Tinari: bene gli aiuti alle imprese
Ma per la presidente è necessario investire risorse sull’innovazione
L’AQUILA. «Il Governo, oggi più che mai, è chiamato a impegnare maggiori risorse per le giovani generazioni, che necessitano di garanzie economiche e creditizie, ovvero di strumenti di supporto per gli investimenti e l’innovazione per pensare, in questi anni compromessi anche dalla pandemia, una propria vita lavorativa. Solo così è possibile frenare la fuga di cervelli e incrementare lo sviluppo di imprenditorialità tra le nuove generazioni, tenendo contro di strumenti come la Next generation Eu e il Pnrr». A sostenerlo è Laura Tinari, presidente Giovani Imprenditori di Confindustria L’Aquila-Abruzzo interno. «I giovani imprenditori», evidenzia Tinari, «auspicano da sempre un sostegno più incisivo per il loro inserimento nel mercato del lavoro e per la creazione di nuove realtà imprenditoriali, che guardino con occhio attento allo sviluppo, all’innovazione, all’eco-sostenibilità e alla capacità di coniugare ricerca applicata e produzione. Ma non tutti i giovani vogliono fare impresa e bisogna pensare anche a loro: il bonus per l’assunzione di giovani nel 2021, inserito nella Legge di bilancio va in questa direzione». Dal mercato del lavoro a quello della casa. «Il decreto Sostegni bis», afferma Tinari, «introduce nuove agevolazioni fiscali per gli under 36, per l’acquisto della prima casa. Formule incentivanti che soddisfano solo in parte le esigenze delle giovani generazioni. Come affermato anche dal nostro presidente Carlo Bonomi, nel corso del 36esimo convegno dei Giovani imprenditori che si è tenuto a Napoli nei giorni scorsi, «questo è un Paese che stenta ancora ad apprezzare i giovani, che vengono chiamati in causa solo quando ci sono i passaggi elettorali».

### Descrizione del compito
Risponda in base all'estratto:
(a) Quale carica ricopre Laura Tinari?
(b) Quale decreto introduce nuove agevolazioni fiscali per gli under 36 per l'acquisto della prima casa?
(c) In quale città si è tenuto il 36esimo convegno dei Giovani imprenditori?
Le voci che seguono provengono da una fonte diversa dall'estratto.

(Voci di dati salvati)
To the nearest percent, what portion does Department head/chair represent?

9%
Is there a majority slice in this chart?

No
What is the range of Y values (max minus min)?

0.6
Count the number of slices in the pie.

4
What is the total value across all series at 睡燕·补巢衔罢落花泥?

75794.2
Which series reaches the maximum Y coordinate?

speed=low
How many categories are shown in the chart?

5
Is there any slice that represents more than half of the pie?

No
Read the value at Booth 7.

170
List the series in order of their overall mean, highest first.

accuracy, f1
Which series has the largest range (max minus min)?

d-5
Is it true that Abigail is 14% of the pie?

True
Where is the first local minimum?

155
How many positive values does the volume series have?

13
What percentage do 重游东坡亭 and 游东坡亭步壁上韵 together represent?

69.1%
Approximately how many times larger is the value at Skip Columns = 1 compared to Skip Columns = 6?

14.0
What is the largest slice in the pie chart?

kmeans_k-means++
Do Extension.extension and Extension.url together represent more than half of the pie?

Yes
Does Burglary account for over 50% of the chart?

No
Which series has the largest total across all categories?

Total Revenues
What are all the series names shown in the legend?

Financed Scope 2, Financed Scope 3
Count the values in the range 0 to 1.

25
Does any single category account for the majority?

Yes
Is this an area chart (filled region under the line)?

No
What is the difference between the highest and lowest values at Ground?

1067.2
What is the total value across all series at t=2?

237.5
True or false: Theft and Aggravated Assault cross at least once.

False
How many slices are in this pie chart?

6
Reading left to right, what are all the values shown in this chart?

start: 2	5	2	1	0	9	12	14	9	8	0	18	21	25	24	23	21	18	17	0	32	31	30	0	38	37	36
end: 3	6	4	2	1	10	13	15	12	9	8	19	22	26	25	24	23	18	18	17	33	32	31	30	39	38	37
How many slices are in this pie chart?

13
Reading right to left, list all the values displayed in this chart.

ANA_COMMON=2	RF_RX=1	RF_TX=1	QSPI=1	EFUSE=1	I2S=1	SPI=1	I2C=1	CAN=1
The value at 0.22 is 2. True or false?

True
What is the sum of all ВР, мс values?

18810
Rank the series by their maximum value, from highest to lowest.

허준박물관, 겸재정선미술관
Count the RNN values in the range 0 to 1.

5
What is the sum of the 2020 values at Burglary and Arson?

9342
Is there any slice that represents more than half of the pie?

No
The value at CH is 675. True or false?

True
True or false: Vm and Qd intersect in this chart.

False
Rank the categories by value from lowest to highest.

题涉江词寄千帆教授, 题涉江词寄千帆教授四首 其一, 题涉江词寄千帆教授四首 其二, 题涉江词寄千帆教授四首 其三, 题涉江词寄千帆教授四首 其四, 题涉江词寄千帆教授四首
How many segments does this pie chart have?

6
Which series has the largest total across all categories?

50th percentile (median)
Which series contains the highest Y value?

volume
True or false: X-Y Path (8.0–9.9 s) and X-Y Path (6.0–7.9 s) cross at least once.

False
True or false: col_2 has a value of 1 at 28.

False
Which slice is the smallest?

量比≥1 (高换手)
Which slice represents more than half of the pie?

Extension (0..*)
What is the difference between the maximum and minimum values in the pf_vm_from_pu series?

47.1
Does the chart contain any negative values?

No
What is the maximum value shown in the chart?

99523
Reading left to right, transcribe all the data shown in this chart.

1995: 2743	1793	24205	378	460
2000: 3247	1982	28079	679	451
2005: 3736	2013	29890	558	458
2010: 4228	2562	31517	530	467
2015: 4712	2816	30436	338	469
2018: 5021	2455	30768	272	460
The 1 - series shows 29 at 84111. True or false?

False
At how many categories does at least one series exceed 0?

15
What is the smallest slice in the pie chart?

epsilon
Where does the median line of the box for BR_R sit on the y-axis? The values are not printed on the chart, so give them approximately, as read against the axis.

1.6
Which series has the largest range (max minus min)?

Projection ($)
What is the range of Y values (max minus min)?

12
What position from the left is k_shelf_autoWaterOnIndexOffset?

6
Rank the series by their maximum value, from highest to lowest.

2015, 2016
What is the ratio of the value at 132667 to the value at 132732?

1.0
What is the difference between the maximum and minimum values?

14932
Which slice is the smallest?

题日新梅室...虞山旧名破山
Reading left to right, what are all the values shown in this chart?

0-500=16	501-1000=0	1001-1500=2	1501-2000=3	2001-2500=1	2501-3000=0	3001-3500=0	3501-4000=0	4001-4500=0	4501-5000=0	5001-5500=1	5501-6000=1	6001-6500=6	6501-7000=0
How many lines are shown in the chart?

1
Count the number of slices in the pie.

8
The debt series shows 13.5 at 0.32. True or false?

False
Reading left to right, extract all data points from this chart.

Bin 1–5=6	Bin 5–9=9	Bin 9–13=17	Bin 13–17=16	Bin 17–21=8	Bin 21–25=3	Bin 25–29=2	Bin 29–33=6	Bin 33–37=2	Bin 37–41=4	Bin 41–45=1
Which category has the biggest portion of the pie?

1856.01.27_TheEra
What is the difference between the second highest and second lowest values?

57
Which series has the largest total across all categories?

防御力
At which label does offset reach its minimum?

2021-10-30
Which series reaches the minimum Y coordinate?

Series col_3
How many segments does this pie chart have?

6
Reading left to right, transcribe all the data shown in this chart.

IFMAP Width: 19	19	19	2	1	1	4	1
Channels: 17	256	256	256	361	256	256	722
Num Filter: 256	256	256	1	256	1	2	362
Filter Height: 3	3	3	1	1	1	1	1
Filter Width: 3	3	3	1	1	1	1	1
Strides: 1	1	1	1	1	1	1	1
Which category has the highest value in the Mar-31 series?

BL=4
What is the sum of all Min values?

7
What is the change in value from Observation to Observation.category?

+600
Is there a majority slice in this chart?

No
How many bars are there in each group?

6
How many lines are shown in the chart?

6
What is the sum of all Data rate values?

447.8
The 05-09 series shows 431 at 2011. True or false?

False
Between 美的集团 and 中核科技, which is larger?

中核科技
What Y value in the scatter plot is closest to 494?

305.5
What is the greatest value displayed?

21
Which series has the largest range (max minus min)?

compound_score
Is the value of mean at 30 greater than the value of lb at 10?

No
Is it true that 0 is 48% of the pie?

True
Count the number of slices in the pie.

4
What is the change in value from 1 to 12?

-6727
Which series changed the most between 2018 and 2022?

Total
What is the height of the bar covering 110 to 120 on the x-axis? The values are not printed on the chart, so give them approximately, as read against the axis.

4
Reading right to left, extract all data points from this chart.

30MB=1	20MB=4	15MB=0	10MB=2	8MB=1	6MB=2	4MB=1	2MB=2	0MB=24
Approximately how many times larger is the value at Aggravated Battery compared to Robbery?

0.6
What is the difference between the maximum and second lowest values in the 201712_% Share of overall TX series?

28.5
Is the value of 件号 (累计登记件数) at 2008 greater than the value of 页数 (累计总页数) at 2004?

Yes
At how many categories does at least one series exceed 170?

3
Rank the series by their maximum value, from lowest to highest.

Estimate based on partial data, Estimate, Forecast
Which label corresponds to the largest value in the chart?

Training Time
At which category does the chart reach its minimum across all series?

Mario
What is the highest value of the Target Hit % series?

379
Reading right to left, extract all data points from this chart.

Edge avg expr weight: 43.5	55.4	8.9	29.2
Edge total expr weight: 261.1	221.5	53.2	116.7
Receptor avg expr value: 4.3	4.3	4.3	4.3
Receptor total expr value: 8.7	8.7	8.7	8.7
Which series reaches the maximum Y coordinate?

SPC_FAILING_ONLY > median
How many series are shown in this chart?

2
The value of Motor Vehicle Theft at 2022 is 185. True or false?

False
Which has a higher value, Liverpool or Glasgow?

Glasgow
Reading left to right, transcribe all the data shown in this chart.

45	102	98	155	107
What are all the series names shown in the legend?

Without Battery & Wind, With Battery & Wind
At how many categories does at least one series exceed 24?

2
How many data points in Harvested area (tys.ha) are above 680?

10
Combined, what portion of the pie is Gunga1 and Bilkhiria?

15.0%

### Risultato del compito
(a) Presidente Giovani Imprenditori di Confindustria L'Aquila-Abruzzo interno.
(b) Il decreto Sostegni bis.
(c) Napoli.